In this proposed revision, MCHB plans to retain the client-level
tools as well as the National Healthy Start Program Survey, and
eliminate the Community Action Network Survey, Healthy Start Site Visit
Protocol and Healthy Start Participant Focus Group Protocol
instruments. For the 6 client-level tools, MCHB plans to consolidate
them into three (3) tools: (1) Background, (2) Prenatal, and (3)

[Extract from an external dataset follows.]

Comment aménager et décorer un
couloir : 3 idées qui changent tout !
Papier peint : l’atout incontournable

Parenting Information. The purpose of these changes is to reduce time
burden on grantees, interviewers, and participants by eliminating items
that are duplicated across the forms. In addition to consolidating
questions across tools, many individual items have been eliminated or
reworded in order to focus the evaluation more clearly on program
performance measures. This will shorten the revised instruments, focus
them more clearly on a single purpose, and increase consideration of
participant sensitivities to certain types of questions. The reduced
time burden should increase overall completion of the individual
client-level forms by participants, and reduce the number of skipped
items within each form.
Need and Proposed Use of the Information: The purpose of the
revised data collection instruments will be to assess grantee and
client-level progress towards meeting Healthy Start program performance
measures. The data will be used to conduct ongoing performance
monitoring of the program, thus meeting program needs for
accountability, programmatic decision-making, and ongoing quality
assurance.
Likely Respondents: For the General Background, Prenatal, and
Parenting Information client-level forms, respondents include pregnant
women and women of reproductive age who are served by the Healthy Start
program. For the National Healthy Start Program Survey, respondents
include project directors and staff for each of the grantees.

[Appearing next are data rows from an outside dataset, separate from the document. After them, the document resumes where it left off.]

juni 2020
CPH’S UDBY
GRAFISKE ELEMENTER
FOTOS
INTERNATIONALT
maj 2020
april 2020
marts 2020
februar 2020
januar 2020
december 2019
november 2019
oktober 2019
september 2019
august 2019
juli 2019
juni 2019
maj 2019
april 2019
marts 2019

Burden Statement: Burden in this context means the time expended by
persons to generate, maintain, retain, disclose or provide the
information requested. This includes the time needed to review
instructions; to develop, acquire, install and utilize technology and
systems for the purpose of collecting, validating and verifying
information, processing and maintaining information, and disclosing and
providing information; to train personnel to be able to respond to a
collection of information; to search data sources; to complete and
review the collection of information; and to transmit or otherwise
disclose the information. The total annual burden hours estimated for
this ICR are summarized in the table below.
[[Page 754]]
Total Estimated Annualized Burden Hours
----------------------------------------------------------------------------------------------------------------
Number of Average burden
Form name Number of responses per Total per response Total burden
respondents respondent responses (in hours) hours
----------------------------------------------------------------------------------------------------------------
General Background Form......... * 45,000 1 45,000 .30 13,500
Prenatal........................ * 30,000 1 30,000 .10 3,000
Parenting....................... * 30,000 1 30,000 .25 7,500
National Healthy Start Program 100 1 100 2.00 200
Web Survey.....................
rrrrrrrrrrrrrrrrrrrrrrrrrrrrrrrrr
Total....................... 105,100 .............. 105,100 .............. 24,200
----------------------------------------------------------------------------------------------------------------
*All participants (45,000) complete the General Background form, and a subset of these same individuals (30,000)
also complete the Prenatal or Parenting forms for total of 105,100 responses.
HRSA specifically requests comments on (1) the necessity and
utility of the proposed information collection for the proper
performance of the agency's functions, (2) the accuracy of the
estimated burden, (3) ways to enhance the quality and utility of the
information to be collected, and (4) the use of automated collection
techniques or other forms of information technology to minimize the
information collection burden.
Amy P. McNulty,
Acting Director, Division of the Executive Secretariat.